Open PlatonB opened 4 years ago
@PlatonB I agree that this would be a nice feature. We're currently refactoring GATK to use a new type for tool inputs that may eventually enable us to support stdin as an input. @cmnbroad Can you comment on the feasibility of adding stdin support once the path migration is complete?
The GATKPath migration is a start, but there are other issues we'd need to address to make tools read from stdin as in the zcat example above (it tries to read from /dev/stdout, which definitely won't work, but presumably the intent was to read from stdin). For example, https://github.com/samtools/htsjdk/issues/1084.
Some tools can write to /dev/stdout now - I just tried it with PrintReads, which works fine. Of course, you have to live with the default output format (BAM in that case), and we'll never be able to read/write sibling files, such as an index.
(it tries to read from /dev/stdout, which definitely won't work, but presumably the intent was to read from stdin)
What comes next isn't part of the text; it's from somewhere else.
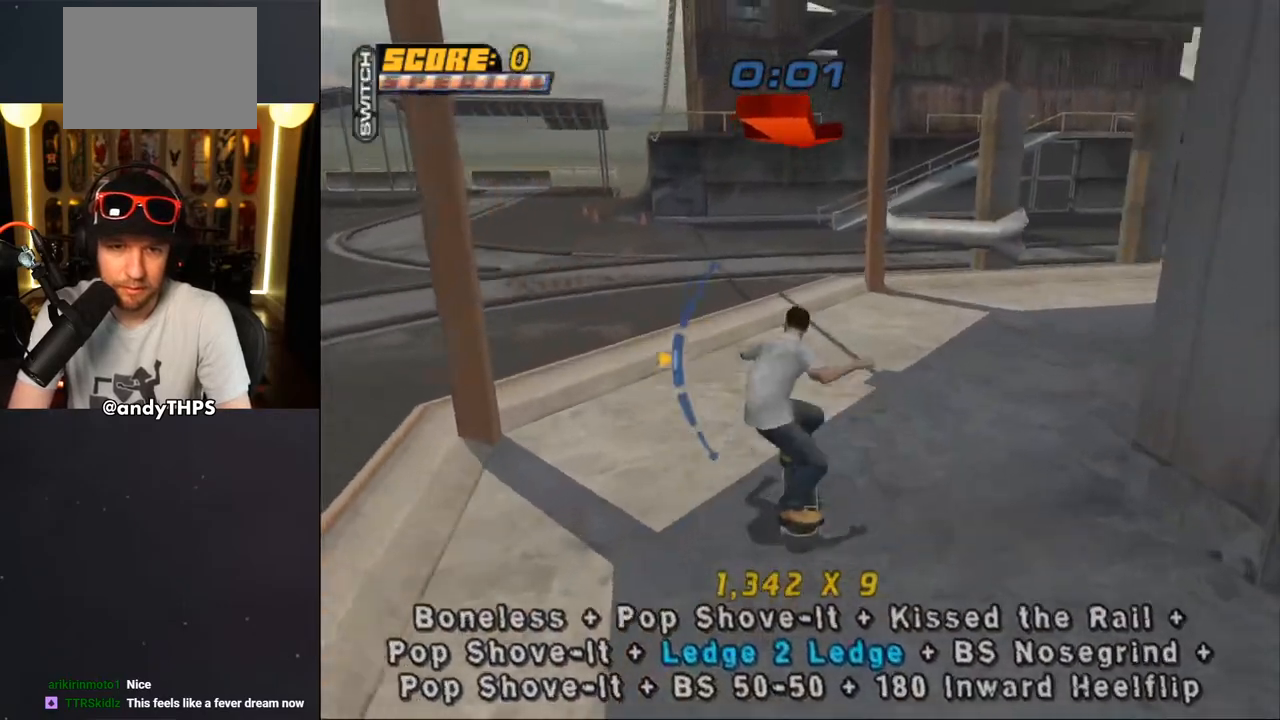
{"dt_ms": 500, "buttons": ["TRIANGLE"], "left_stick": "center", "right_stick": "center", "events": [[100, "DPAD_DOWN", "up"], [133, "DPAD_LEFT", "up"], [183, "DPAD_RIGHT", "down"], [217, "DPAD_DOWN", "down"], [267, "CROSS", "up"], [267, "TRIANGLE", "down"], [383, "DPAD_DOWN", "up"], [400, "DPAD_RIGHT", "up"]]}
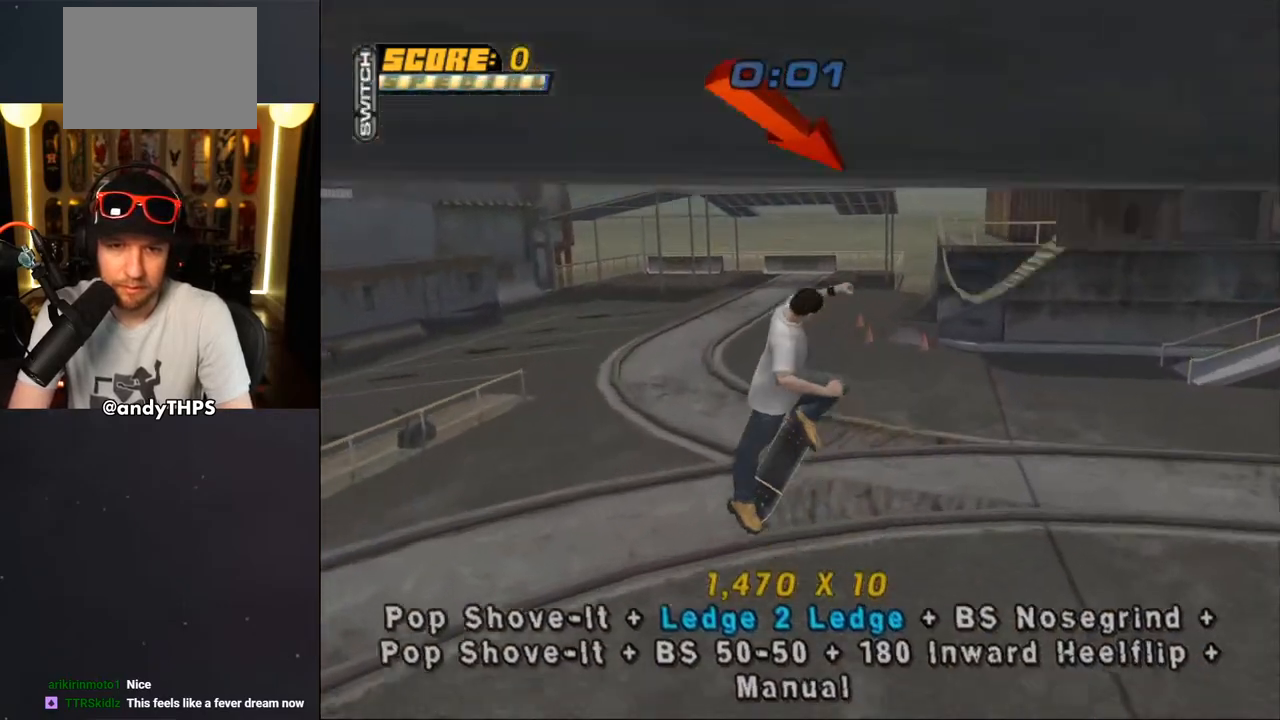
{"dt_ms": 500, "buttons": ["CROSS"], "left_stick": "center", "right_stick": "center", "events": [[117, "TRIANGLE", "up"], [217, "right_stick", "down-left"], [283, "START", "down"], [400, "START", "up"], [417, "DPAD_DOWN", "down"], [500, "CROSS", "down"], [500, "DPAD_DOWN", "up"], [500, "right_stick", "center"]]}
Sorry for my inattention. I fixed it.
@cmnbroad I figured I'd bump an old issue rather than create a new one, but my group would also appreciate if more gatk tools supported stdin / stdout. I've noticed that several of the Picard versions of tools support reading from stdin, but the Spark gatk replacements do not. MarkDuplicates is a big one, MarkDuplicates accepts /dev/stdin as input, but MarkDuplicateSpark does not.
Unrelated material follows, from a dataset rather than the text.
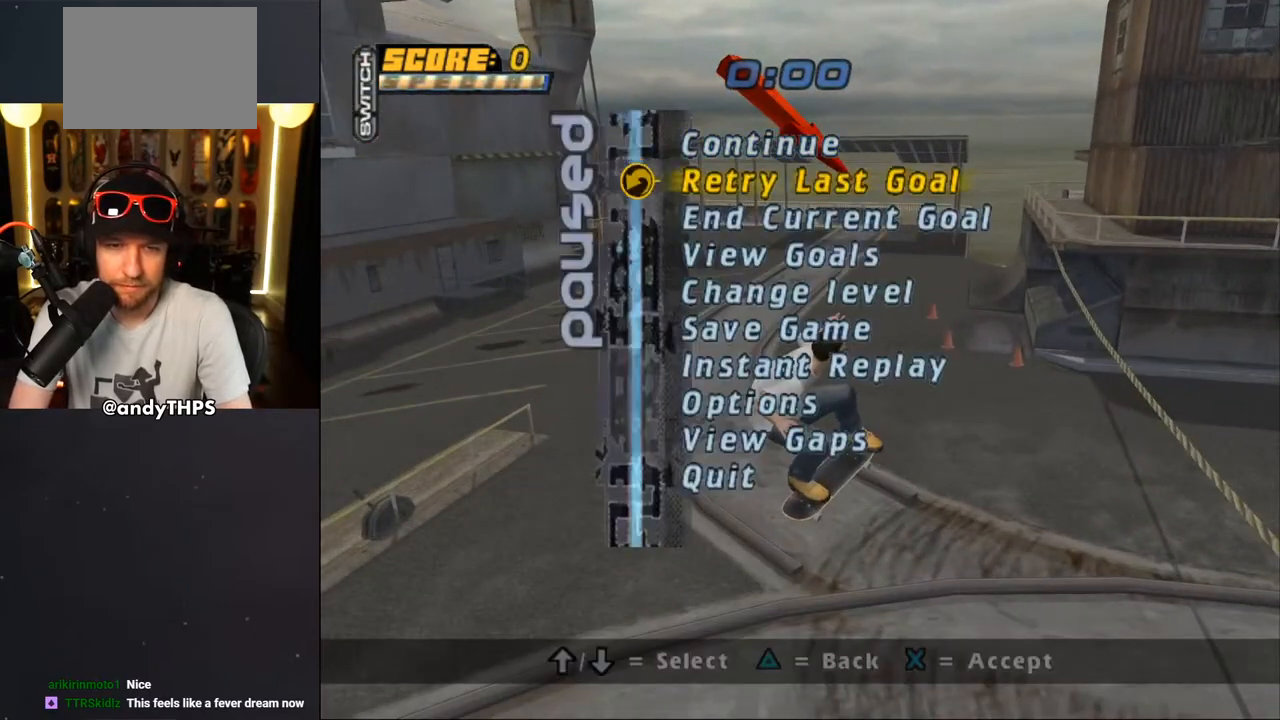
{"dt_ms": 500, "buttons": ["CROSS"], "left_stick": "center", "right_stick": "center", "events": [[50, "CROSS", "up"], [133, "CROSS", "down"]]}
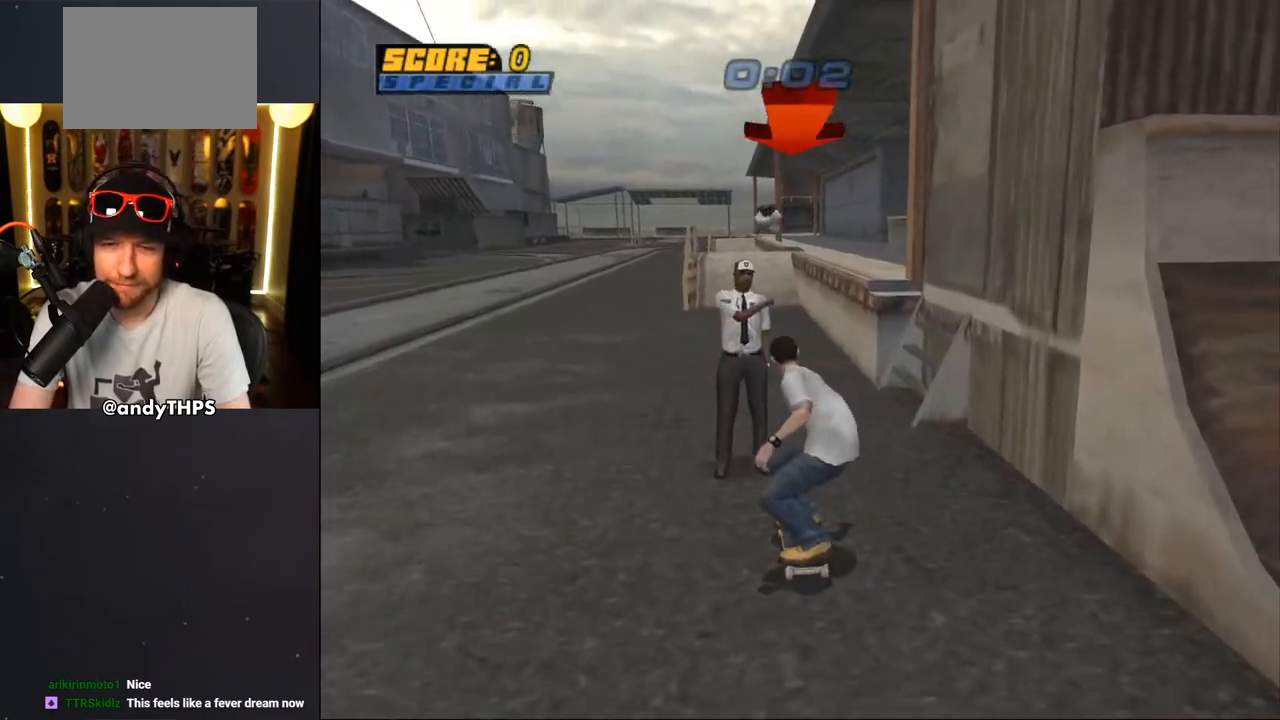
{"dt_ms": 1000, "buttons": ["TRIANGLE", "R1", "DPAD_UP"], "left_stick": "center", "right_stick": "center"}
For the spark tools, this may be more work because they are chunking the file and splitting it across threads / processes, but it would be great if there were a solution for GATKPath / HtsPath to identify that we're operating on stdin / stdout and not use Files.newInputStream, and instead did something like wrap System.in in a BufferedReader if that's more appropriate.
I realize that not all tools will be able to do this, because clearly you can't get random I/O to a file through a pipe, but there are plenty of tools that just read a single large file once through.
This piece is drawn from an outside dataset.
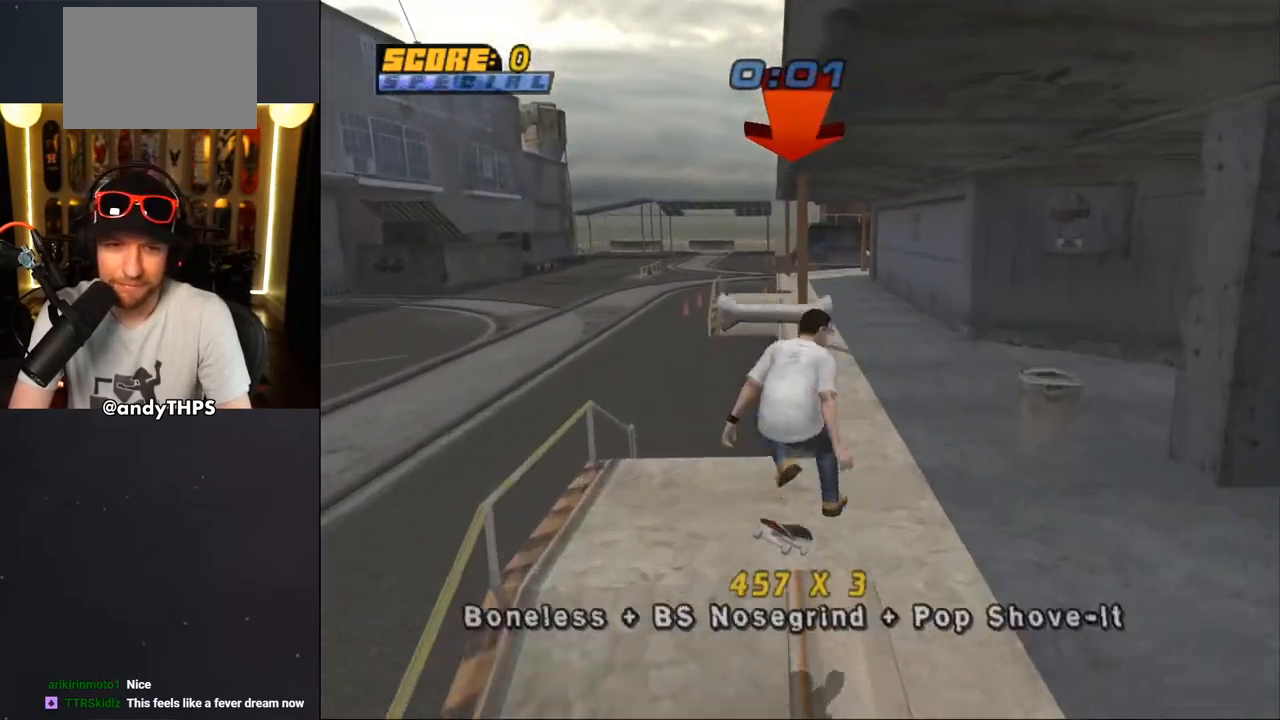
{"dt_ms": 500, "buttons": ["TRIANGLE"], "left_stick": "center", "right_stick": "center", "events": [[33, "DPAD_UP", "up"], [83, "DPAD_DOWN", "down"], [133, "CROSS", "down"], [133, "DPAD_RIGHT", "down"], [133, "R1", "up"], [133, "TRIANGLE", "up"], [167, "DPAD_DOWN", "up"], [183, "DPAD_RIGHT", "up"], [183, "DPAD_UP", "down"], [183, "TRIANGLE", "down"], [200, "CROSS", "up"], [267, "DPAD_UP", "up"], [333, "DPAD_UP", "down"], [417, "DPAD_UP", "up"]]}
There's a collection of older issues around better stdin/stdout support or at the least documentation around this: https://github.com/broadinstitute/gatk/issues/5779 https://github.com/broadinstitute/gatk/issues/2236
@pettyalex I don't think the Spark tools such as MarkDuplicateSpark
are a likely candidate for stdin/stdout support. As you point out, they achieve parallelism by partitioning and then randomly accessing serialized input files. Even if it they could read from stdin, the benefits would be minimal, since they can't begin processing until they've seen the entire input stream, and they can't begin assembling the output until all of the worker nodes have finished processing their individual shards. So it would still require serializing the input, andI think the coarse grained process-parallelism you usually get from pipelining would be pretty minimal.
@pettyalex Progress on this has been slow, but if you have other candidate tools you'd like to see prioritized, let us know what they are.
Feature request
Tool(s) or class(es) involved
CNNScoreVariants and perhaps other tools.
Description
It would be nice to take stdout as the input. For example, when it is necessary to pass raw VCF from caller to CNNScoreVariants. In the current version, an error is produced.